BNY Mellon Global Infrastructure Income ETF (BKGI) seeks to track an index of global infrastructure companies that generate stable dividend income from essential services like utilities, transportation, and telecommunications. This international equity ETF focuses on income-producing infrastructure assets across developed and emerging markets worldwide.
How It Works
BKGI employs a passively managed approach tracking a global infrastructure index that screens for companies deriving substantial revenue from infrastructure operations and meeting dividend yield requirements. The fund uses market-capitalization weighting with sector and geographic diversification constraints to prevent over-concentration.
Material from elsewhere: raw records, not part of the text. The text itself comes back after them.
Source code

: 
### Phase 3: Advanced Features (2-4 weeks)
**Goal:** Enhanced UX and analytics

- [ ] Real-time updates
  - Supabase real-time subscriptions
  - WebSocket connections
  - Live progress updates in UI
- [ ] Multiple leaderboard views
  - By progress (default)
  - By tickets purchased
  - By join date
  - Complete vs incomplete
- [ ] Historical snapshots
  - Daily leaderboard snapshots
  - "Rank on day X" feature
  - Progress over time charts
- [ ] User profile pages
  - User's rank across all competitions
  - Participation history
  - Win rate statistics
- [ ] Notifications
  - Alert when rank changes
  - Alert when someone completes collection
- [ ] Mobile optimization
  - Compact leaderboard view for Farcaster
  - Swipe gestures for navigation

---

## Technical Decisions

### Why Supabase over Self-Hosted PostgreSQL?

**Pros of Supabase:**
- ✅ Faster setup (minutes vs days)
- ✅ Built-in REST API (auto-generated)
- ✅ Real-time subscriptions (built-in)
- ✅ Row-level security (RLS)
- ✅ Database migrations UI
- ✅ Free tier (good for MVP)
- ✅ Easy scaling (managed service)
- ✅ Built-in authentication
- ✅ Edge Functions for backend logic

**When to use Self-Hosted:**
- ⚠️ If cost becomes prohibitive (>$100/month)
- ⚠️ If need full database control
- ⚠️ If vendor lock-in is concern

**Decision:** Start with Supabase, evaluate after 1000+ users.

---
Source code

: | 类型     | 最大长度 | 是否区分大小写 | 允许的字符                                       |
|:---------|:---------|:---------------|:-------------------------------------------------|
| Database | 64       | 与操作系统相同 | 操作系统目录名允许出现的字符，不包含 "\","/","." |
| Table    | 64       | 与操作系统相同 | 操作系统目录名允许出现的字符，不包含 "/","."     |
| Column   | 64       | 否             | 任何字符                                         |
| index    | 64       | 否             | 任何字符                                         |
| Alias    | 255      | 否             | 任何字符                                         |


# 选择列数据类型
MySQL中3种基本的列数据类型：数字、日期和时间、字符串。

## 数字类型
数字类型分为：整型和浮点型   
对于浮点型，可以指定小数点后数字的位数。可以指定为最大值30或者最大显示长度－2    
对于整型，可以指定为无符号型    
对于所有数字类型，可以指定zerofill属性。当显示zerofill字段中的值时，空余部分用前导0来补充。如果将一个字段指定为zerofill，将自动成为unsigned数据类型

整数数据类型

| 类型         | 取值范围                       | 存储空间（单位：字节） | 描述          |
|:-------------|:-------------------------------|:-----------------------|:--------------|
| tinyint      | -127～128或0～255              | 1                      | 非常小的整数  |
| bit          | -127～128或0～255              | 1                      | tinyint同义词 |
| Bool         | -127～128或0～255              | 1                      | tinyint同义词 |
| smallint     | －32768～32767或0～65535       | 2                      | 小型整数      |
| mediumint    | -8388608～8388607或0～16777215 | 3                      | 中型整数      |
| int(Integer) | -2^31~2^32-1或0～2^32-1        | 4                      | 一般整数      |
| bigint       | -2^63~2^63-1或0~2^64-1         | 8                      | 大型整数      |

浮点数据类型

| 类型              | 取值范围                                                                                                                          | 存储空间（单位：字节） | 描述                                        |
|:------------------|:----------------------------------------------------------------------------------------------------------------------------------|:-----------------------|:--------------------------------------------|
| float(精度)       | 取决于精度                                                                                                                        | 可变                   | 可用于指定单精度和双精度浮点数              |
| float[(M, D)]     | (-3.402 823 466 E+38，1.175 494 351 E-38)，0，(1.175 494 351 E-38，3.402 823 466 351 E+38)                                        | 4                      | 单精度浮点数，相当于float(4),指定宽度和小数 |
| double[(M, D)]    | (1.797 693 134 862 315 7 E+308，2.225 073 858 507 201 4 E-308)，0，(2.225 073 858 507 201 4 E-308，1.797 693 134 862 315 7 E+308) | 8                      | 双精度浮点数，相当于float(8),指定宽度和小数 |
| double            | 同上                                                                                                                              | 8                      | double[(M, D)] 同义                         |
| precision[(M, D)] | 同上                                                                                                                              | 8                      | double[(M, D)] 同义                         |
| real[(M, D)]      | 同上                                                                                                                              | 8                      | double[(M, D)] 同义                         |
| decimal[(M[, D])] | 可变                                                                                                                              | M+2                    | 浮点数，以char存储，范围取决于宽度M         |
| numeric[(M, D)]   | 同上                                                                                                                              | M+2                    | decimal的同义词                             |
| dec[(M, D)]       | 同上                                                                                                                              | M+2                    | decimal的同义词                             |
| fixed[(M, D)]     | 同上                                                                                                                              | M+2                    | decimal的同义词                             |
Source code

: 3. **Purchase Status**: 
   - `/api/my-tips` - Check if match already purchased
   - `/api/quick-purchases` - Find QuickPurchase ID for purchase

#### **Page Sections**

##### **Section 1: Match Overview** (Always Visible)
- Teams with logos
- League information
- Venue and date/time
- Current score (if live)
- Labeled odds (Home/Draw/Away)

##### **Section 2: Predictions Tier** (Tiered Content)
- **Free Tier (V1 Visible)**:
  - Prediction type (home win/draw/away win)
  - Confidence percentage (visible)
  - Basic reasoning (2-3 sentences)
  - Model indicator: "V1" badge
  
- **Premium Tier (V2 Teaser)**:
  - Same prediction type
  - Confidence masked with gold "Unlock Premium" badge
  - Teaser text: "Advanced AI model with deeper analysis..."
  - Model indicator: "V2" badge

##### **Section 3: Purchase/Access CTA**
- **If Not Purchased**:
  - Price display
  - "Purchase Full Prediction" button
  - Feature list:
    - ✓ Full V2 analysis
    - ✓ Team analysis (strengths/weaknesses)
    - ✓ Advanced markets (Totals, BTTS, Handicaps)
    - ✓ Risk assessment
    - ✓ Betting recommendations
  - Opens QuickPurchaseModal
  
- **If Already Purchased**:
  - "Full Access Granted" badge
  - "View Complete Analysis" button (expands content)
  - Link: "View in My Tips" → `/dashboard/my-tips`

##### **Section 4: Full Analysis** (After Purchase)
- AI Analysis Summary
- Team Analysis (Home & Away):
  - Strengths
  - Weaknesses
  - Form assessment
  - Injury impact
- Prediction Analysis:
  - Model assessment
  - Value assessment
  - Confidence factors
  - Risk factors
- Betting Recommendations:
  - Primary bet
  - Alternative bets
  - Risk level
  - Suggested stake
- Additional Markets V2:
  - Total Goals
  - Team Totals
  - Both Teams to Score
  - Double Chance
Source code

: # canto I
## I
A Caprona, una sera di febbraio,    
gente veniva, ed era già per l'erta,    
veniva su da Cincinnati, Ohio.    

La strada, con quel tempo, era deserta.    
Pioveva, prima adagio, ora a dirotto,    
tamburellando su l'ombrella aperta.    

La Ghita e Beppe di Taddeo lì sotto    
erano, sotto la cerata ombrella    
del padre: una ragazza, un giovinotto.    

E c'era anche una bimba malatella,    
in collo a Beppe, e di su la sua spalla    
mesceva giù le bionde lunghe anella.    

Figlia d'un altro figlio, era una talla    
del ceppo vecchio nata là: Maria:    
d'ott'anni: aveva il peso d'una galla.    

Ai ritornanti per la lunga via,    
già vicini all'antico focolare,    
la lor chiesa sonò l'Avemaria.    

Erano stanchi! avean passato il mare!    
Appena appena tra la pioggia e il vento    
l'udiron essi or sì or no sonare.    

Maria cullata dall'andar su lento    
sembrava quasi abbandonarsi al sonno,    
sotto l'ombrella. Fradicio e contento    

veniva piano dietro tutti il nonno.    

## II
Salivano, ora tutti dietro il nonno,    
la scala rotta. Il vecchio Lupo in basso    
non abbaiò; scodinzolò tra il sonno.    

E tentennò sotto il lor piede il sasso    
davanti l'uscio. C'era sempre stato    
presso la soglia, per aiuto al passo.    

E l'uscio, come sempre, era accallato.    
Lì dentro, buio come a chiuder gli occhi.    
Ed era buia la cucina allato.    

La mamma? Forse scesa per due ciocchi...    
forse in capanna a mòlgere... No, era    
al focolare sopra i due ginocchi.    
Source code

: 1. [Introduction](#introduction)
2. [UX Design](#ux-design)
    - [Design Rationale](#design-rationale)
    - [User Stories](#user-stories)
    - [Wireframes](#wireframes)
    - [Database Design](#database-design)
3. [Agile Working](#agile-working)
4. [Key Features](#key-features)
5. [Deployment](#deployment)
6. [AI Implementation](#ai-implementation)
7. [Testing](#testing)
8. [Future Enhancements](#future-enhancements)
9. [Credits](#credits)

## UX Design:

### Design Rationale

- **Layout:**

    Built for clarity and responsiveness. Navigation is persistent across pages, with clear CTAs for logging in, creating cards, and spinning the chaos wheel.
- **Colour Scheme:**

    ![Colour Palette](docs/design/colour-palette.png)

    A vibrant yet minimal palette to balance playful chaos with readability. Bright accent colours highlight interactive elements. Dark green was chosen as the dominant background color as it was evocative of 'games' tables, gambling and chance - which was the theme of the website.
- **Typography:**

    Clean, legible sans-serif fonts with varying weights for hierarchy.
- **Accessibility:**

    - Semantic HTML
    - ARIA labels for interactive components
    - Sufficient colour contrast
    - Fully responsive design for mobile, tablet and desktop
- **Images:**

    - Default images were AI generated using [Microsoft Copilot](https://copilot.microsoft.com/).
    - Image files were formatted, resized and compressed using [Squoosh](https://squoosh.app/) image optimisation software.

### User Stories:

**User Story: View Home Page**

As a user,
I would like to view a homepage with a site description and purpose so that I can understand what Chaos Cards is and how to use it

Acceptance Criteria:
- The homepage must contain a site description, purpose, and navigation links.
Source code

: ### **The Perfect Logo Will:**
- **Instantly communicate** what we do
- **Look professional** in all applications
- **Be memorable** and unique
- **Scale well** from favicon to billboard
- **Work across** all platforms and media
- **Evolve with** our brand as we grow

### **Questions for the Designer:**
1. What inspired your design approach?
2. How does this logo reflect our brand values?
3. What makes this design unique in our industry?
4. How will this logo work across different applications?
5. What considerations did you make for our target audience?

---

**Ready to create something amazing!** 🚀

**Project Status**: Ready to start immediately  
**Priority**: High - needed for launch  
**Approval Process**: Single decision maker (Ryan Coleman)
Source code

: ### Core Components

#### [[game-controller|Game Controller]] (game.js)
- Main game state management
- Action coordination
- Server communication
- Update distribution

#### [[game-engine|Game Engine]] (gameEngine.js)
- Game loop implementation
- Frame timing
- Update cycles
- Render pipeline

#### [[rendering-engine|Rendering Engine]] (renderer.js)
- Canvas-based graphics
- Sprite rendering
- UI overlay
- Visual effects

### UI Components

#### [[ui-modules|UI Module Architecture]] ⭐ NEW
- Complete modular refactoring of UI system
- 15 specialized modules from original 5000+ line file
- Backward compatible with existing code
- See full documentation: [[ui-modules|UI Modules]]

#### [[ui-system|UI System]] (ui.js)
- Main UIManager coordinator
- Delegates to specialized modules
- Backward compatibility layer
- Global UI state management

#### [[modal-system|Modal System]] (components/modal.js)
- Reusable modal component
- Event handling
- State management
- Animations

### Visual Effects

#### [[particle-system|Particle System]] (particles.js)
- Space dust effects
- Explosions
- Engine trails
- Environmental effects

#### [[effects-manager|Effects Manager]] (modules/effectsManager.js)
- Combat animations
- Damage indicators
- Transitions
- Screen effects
Holdings typically include utilities, pipelines, toll roads, airports, and telecommunications towers. Rebalancing occurs quarterly to maintain index alignment and ensure continued focus on income-generating infrastructure assets.
Key Features
- Targets global infrastructure companies with established dividend-paying track records, providing income focus beyond basic infrastructure exposure
- Launched in late 2022, offering newer approach to infrastructure investing with income screening methodology
- Zero expense ratio currently listed, though this may reflect promotional pricing or data reporting issues for newer fund
Risks
- This ETF can lose value when interest rates rise significantly, as infrastructure companies' high dividend yields become less attractive relative to bonds
- Currency fluctuations can reduce returns when foreign infrastructure holdings decline against the U.S. dollar, particularly impacting emerging market positions
- Infrastructure sector concentration means regulatory changes, utility rate decisions, or commodity price shifts can cause sector-wide declines of 20-30%
Who Should Own This
Best suited as a satellite holding (5-15% of portfolio) for income-focused investors with 3+ year time horizons seeking international diversification and dividend income. Medium risk tolerance required due to sector concentration and currency exposure. Appropriate for retirement portfolios needing inflation-hedged income or investors wanting infrastructure exposure beyond domestic REITs.